TRY IT
Please transcribe exactly, and only, the lines of the data below between the line holding "a = 32'h00000000;b = 32'hffffffff;" and the line holding "8:sub 0x100, 1", inclusive.

::: EXTRACTED MATERIAL

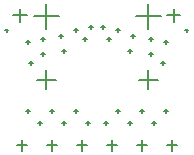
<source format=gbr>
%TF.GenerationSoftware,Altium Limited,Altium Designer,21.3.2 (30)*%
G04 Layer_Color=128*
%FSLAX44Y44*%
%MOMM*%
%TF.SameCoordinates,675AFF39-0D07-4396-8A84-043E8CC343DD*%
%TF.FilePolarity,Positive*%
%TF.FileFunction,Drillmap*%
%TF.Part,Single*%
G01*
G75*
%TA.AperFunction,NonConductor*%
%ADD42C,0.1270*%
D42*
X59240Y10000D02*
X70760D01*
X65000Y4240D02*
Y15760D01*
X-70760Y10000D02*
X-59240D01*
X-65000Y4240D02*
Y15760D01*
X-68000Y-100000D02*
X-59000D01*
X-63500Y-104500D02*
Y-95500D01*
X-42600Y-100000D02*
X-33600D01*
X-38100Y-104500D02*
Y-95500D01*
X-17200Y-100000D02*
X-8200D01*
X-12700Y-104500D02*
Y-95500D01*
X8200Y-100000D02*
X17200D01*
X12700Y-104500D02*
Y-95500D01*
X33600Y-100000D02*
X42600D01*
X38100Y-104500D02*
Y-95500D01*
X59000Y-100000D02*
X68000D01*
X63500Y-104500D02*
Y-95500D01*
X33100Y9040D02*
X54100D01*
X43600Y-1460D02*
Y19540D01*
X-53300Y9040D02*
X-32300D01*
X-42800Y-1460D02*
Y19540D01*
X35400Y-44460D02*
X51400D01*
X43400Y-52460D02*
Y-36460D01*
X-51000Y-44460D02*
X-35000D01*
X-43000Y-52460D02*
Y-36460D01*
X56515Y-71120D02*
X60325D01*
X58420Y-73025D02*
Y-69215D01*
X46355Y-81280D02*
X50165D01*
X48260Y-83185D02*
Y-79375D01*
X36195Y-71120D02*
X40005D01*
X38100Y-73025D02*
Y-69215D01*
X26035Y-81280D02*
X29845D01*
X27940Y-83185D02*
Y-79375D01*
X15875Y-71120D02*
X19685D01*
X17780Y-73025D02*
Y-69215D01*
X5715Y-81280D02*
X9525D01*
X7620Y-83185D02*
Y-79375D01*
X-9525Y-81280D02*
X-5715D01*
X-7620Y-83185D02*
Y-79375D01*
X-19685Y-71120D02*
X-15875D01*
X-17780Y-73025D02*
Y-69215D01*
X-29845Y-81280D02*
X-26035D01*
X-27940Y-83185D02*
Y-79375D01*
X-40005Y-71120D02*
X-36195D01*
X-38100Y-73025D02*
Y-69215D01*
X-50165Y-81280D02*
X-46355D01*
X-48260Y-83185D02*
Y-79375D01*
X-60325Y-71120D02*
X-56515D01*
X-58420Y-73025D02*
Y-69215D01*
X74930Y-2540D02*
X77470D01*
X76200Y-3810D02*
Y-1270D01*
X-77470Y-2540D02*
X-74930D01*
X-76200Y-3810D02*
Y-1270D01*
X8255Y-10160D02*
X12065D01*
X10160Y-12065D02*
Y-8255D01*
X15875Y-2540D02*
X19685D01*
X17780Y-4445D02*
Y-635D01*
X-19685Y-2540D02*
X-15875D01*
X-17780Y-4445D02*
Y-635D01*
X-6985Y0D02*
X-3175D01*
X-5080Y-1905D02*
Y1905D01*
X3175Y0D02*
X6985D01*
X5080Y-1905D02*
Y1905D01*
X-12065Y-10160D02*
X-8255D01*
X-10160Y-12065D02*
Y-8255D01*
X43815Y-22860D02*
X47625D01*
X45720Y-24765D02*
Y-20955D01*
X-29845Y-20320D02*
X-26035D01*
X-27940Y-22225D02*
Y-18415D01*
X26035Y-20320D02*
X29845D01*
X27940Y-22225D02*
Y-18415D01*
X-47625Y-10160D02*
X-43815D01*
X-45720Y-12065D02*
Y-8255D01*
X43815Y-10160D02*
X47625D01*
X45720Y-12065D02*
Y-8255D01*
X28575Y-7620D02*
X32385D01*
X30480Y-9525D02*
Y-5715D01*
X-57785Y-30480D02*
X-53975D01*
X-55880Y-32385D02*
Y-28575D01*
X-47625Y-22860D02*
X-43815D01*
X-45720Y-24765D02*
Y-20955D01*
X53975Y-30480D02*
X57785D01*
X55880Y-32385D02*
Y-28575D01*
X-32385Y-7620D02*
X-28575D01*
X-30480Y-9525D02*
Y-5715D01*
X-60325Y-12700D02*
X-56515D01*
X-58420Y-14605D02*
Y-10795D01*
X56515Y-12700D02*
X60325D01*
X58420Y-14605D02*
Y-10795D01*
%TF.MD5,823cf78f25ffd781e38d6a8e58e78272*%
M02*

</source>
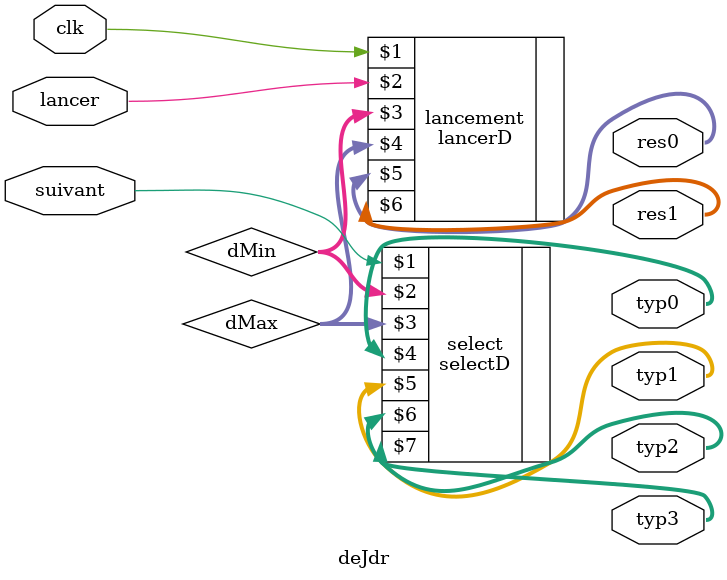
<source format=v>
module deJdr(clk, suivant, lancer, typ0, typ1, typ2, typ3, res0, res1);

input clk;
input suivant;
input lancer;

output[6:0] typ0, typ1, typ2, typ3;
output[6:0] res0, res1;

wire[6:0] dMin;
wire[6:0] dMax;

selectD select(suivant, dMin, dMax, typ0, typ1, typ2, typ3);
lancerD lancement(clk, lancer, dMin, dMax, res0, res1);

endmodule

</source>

::::::
::: EXTRACTED MATERIAL

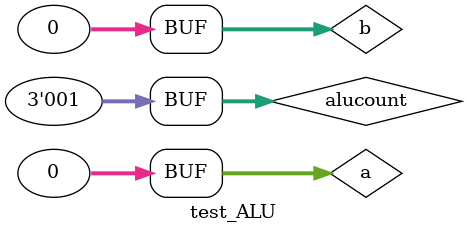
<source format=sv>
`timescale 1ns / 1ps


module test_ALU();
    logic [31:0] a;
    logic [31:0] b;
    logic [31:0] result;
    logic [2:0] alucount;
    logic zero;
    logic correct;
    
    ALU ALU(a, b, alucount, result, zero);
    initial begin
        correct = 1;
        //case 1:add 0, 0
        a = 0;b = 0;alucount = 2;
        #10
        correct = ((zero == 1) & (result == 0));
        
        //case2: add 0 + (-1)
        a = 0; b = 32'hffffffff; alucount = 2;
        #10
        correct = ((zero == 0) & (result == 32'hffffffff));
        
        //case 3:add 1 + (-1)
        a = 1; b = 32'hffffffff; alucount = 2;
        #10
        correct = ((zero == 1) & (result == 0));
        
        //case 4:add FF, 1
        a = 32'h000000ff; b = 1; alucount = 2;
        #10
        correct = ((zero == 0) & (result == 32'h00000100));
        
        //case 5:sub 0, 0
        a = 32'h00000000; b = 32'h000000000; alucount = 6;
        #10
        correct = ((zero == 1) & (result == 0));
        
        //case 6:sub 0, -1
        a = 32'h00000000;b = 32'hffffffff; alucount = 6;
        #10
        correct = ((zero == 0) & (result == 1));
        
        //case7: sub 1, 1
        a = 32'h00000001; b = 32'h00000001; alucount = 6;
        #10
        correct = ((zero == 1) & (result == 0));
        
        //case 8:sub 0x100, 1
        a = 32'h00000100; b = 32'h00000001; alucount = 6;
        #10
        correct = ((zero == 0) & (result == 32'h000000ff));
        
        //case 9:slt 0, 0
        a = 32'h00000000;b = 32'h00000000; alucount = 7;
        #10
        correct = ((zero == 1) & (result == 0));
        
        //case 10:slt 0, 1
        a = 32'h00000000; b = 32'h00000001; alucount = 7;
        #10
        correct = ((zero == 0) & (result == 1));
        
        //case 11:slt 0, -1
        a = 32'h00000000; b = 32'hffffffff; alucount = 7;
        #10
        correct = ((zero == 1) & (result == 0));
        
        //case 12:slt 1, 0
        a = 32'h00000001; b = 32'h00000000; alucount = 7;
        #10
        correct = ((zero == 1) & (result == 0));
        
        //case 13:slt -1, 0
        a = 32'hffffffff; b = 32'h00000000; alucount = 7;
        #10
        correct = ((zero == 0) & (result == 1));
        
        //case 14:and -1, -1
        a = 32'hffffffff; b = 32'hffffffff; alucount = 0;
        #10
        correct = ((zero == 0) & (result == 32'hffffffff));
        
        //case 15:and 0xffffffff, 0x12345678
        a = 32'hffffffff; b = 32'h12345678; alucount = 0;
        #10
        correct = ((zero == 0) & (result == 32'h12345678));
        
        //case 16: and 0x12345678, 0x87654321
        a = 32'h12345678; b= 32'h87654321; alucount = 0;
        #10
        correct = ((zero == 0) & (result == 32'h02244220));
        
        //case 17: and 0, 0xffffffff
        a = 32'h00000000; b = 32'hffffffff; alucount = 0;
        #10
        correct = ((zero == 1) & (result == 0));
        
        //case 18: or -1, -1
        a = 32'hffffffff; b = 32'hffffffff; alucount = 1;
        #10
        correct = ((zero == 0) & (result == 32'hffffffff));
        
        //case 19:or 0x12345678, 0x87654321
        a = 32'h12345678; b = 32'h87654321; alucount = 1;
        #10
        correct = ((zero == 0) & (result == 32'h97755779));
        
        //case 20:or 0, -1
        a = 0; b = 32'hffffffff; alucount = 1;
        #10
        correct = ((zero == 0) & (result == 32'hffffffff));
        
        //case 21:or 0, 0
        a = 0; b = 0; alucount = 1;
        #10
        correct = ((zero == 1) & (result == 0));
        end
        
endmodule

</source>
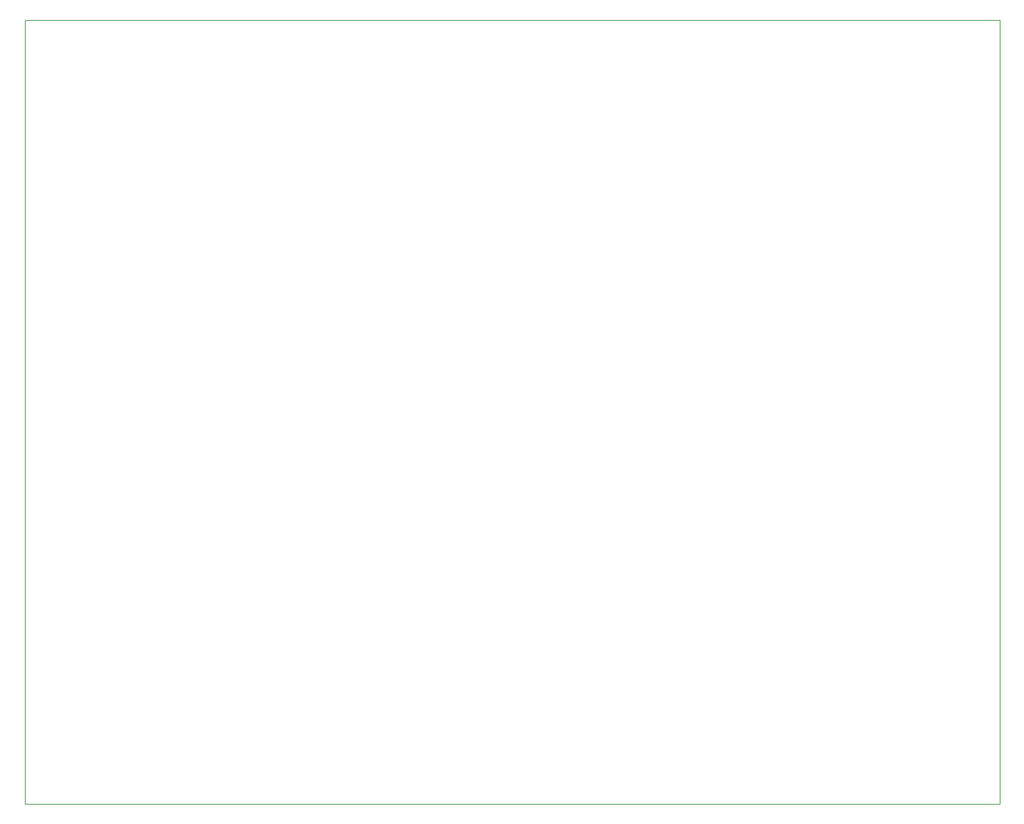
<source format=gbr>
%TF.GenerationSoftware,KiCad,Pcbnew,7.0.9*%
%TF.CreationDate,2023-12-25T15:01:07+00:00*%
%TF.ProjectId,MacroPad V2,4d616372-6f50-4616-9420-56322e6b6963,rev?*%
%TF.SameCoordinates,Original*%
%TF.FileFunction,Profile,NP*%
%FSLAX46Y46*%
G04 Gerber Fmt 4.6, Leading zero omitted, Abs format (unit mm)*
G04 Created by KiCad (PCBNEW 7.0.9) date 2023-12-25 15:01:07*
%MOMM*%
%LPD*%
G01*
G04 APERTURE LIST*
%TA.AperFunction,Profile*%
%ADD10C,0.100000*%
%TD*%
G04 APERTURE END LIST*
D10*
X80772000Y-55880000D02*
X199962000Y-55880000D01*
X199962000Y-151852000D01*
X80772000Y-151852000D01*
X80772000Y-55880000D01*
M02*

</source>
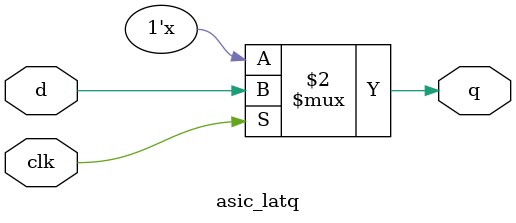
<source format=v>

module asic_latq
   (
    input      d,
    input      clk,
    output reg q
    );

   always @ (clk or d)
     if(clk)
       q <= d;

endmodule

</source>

::::::

COMPLETED EXERCISE
        a = 32'h00000000;b = 32'hffffffff; alucount = 6;
        #10
        correct = ((zero == 0) & (result == 1));
        
        //case7: sub 1, 1
        a = 32'h00000001; b = 32'h00000001; alucount = 6;
        #10
        correct = ((zero == 1) & (result == 0));
        
        //case 8:sub 0x100, 1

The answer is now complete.